The principle of multiple linear regression is essentially the same as that of unary linear regression, but because multiple linear regression can take into account the influence of multiple factors on target variables, it is more widely used in commercial practice.

Multiple linear regression models can be expressed as the following formula.

Where x1, x2, x3… Are different characteristic variables, k1, K2, k3…… Is the coefficient before these characteristic variables, and k0 is the constant term. The multiple linear regression model is also built to obtain appropriate coefficients through mathematical calculation to minimize the sum of squares of residuals as shown below

Mathematically, the least square method and gradient descent method are used to solve the coefficient, and its core code is actually consistent with unary linear regression, as shown below.

from sklearn.linear_model import LinearRegression
regr = LinearRegression()
regr.fit(X,Y)
Copy the code

The difference between the above code and the unary linear regression code is that X contains multiple characteristic variable information. Multiple linear regression can be used to build more abundant and practical models, for example, to predict salary according to the length of service, region, industry and other factors, and to predict housing price according to the size of the house, location, proximity to the subway and other factors.

Customer value forecasting model

1. Case background

Take the customer value of credit card customers as an example to explain the specific meaning of customer value prediction

2. Read the data

Read the relevant data through the following code. More than 100 groups of existing customer value data are selected here, some of which are preprocessed simply.

Import pandas as pd df = pd.read_excel(' XLSX ') df.head()Copy the code

The first five lines of the print are as follows. “Customer value” is listed as one-year customer value, that is, the income that can be brought to the bank in one year; The data in the “education background” column has been preprocessed, in which 2 represents high school education, 3 represents undergraduate education, and 4 represents graduate education. In the Gender column, 0 indicates female and 1 indicates male

In this case, the last 5 is listed as independent variable, and “customer value” is the dependent variable. Independent variable and dependent variable are selected by the following code.
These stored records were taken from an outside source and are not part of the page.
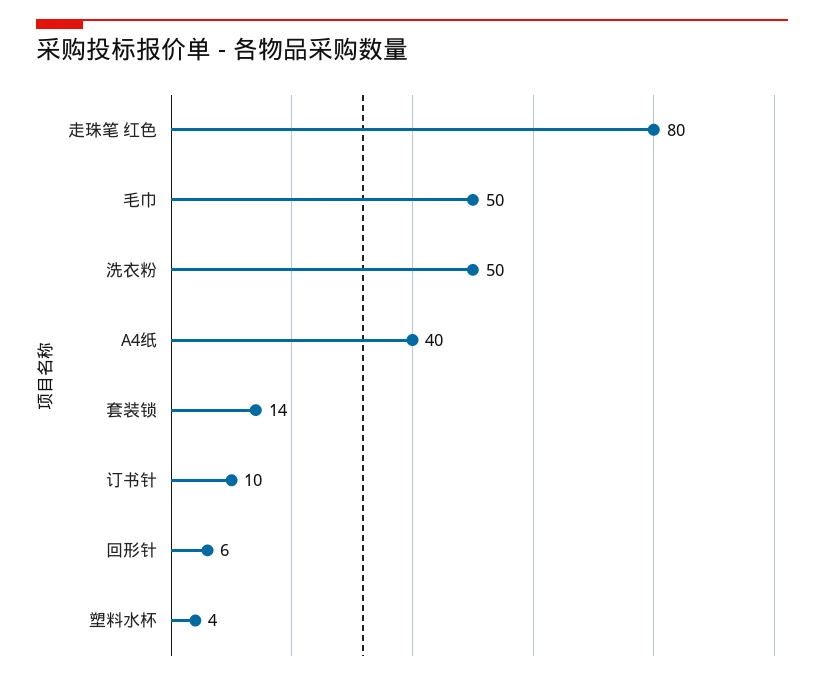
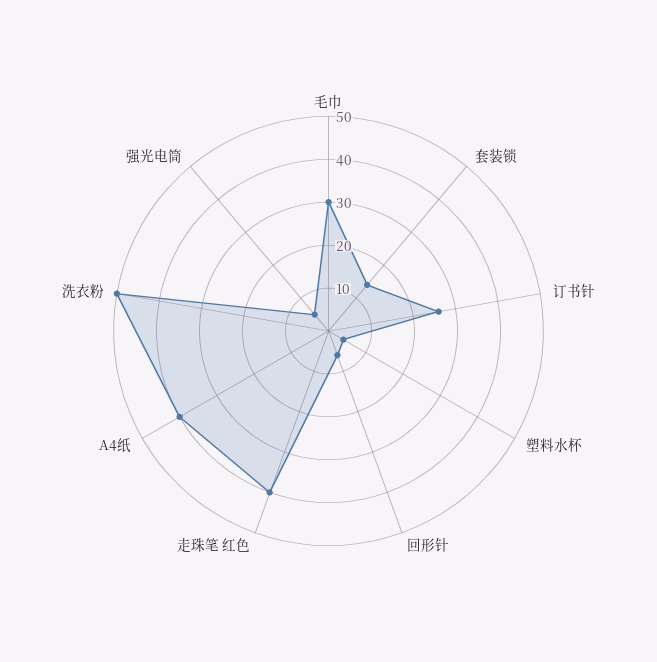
  {
-   "走珠笔 红色": 80,
+   "走珠笔 红色": 40,
-   "毛巾": 50,
+   "毛巾": 30,
    "洗衣粉": 50,
    "A4纸": 40,
    "套装锁": 14,
-   "订书针": 10,
+   "订书针": 25,
    "回形针": 6,
-   "塑料水杯": 4
+   "塑料水杯": 4,
+   "强光电筒": 5
  }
X = df [[' history loan amount, loan number, 'degree', 'month', 'gender']] Y = df/' customer value 'Copy the code

3. Model structures,

The following code is used to build the linear regression model.
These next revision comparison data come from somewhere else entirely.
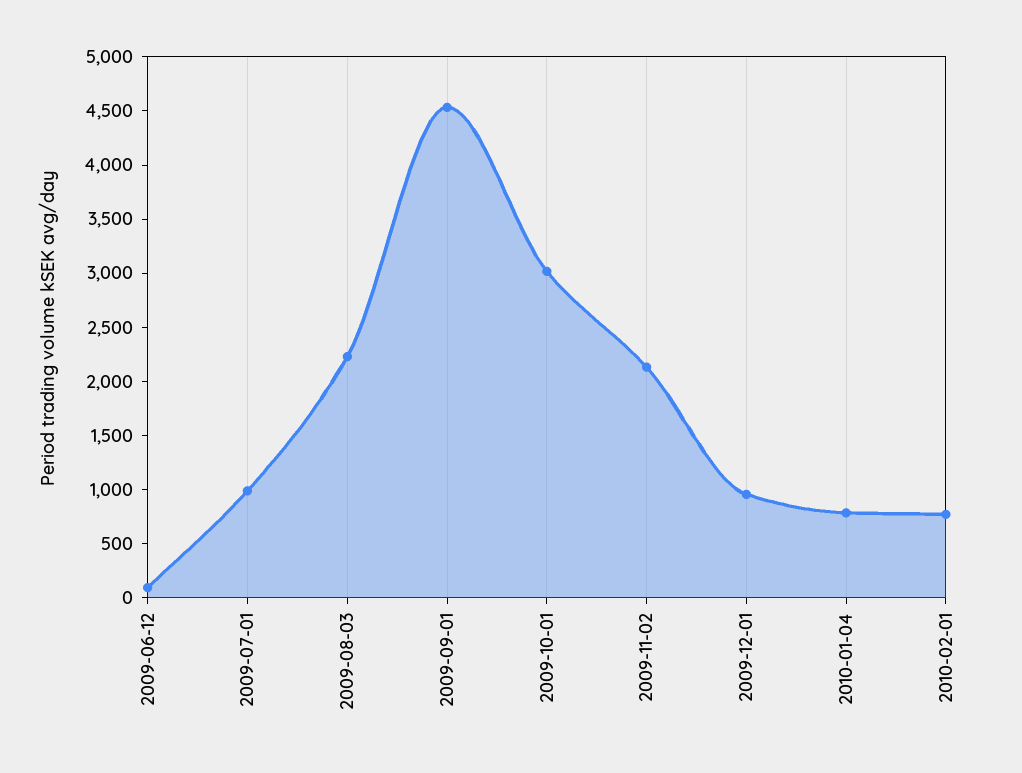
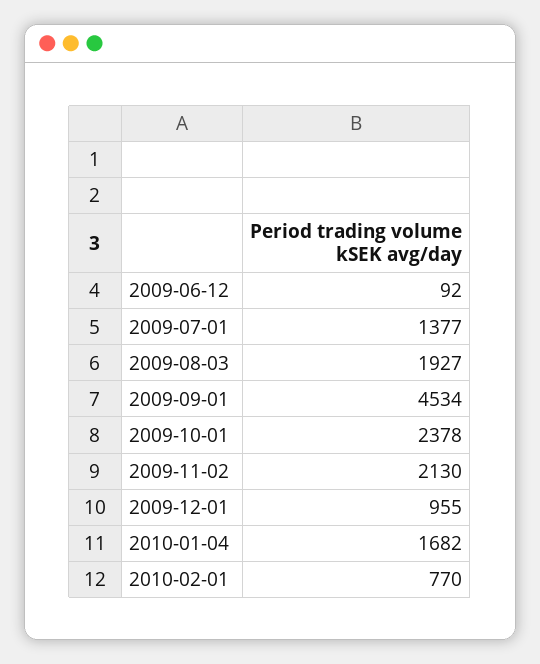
  {
    "2009-06-12": 92,
-   "2009-07-01": 1000,
+   "2009-07-01": 1377,
-   "2009-08-03": 2200,
+   "2009-08-03": 1927,
    "2009-09-01": 4534,
-   "2009-10-01": 3000,
+   "2009-10-01": 2378,
    "2009-11-02": 2130,
    "2009-12-01": 955,
-   "2010-01-04": 800,
+   "2010-01-04": 1682,
    "2010-02-01": 770
  }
from sklearn.linear_model import LinearRegression
regr = LinearRegreesion()
regr.fit(X,Y)
Copy the code

4. Linear regression equation construction

View the coefficient and constant terms of the linear regression equation using the following code.

Print (' each factor: + STR (regr. Coef_)) print (' constant k0: + STR (regr. Intercept_))Copy the code

5. Model to evaluate

The multiple linear regression model established by evaluation is coded as follows.
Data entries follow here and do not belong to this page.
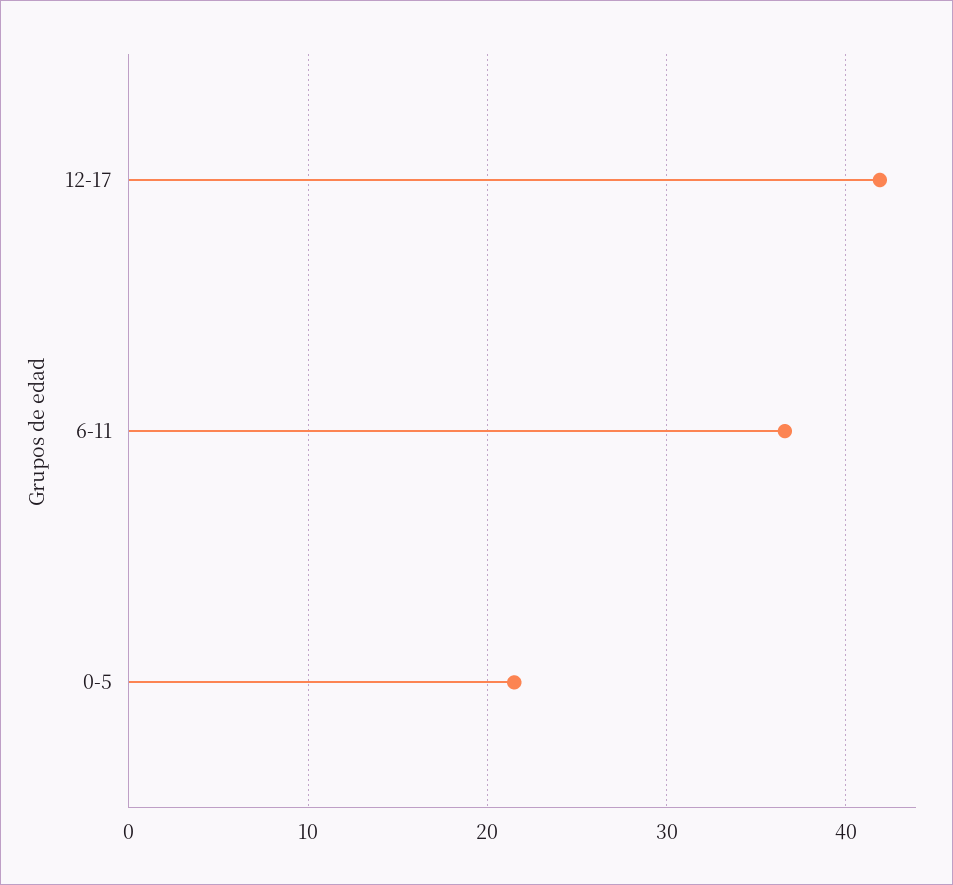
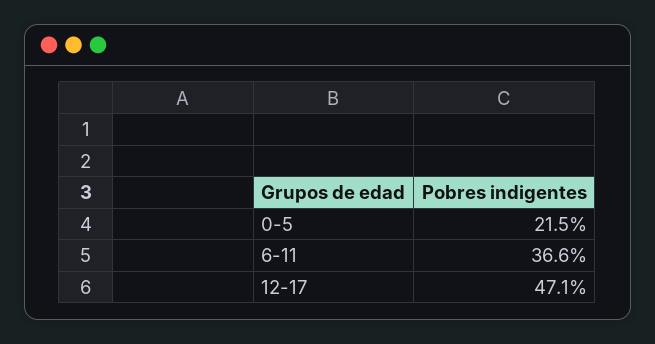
  {
-   "12-17": 42,
+   "12-17": 47.1,
    "6-11": 36.6,
    "0-5": 21.5
  }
import statsmodels.api as sm
X2 = sm.add_constant(X)
est = sm.OLS(Y,X2).fit()
print(est.summary())
Copy the code

The running result is shown in the figure below. It can be seen that the r-squared value of the model is 0.571 and ADj. R-squared value is 0.553. The overall fitting effect is not particularly good, which may be due to the small amount of data in this case, but the result is acceptable under the condition of such amount of data. Again to see the P value, can be found that most of the characteristics of the variable P values are smaller, indeed with the target variables significantly associated with (i.e., “customer value”), and the characteristic variables of “gender” P value is 0.951, which were not significantly associated with a target variable, this conclusion is consistent with experience cognition, therefore, in the modeling of after can give the characteristics of “gender” variables.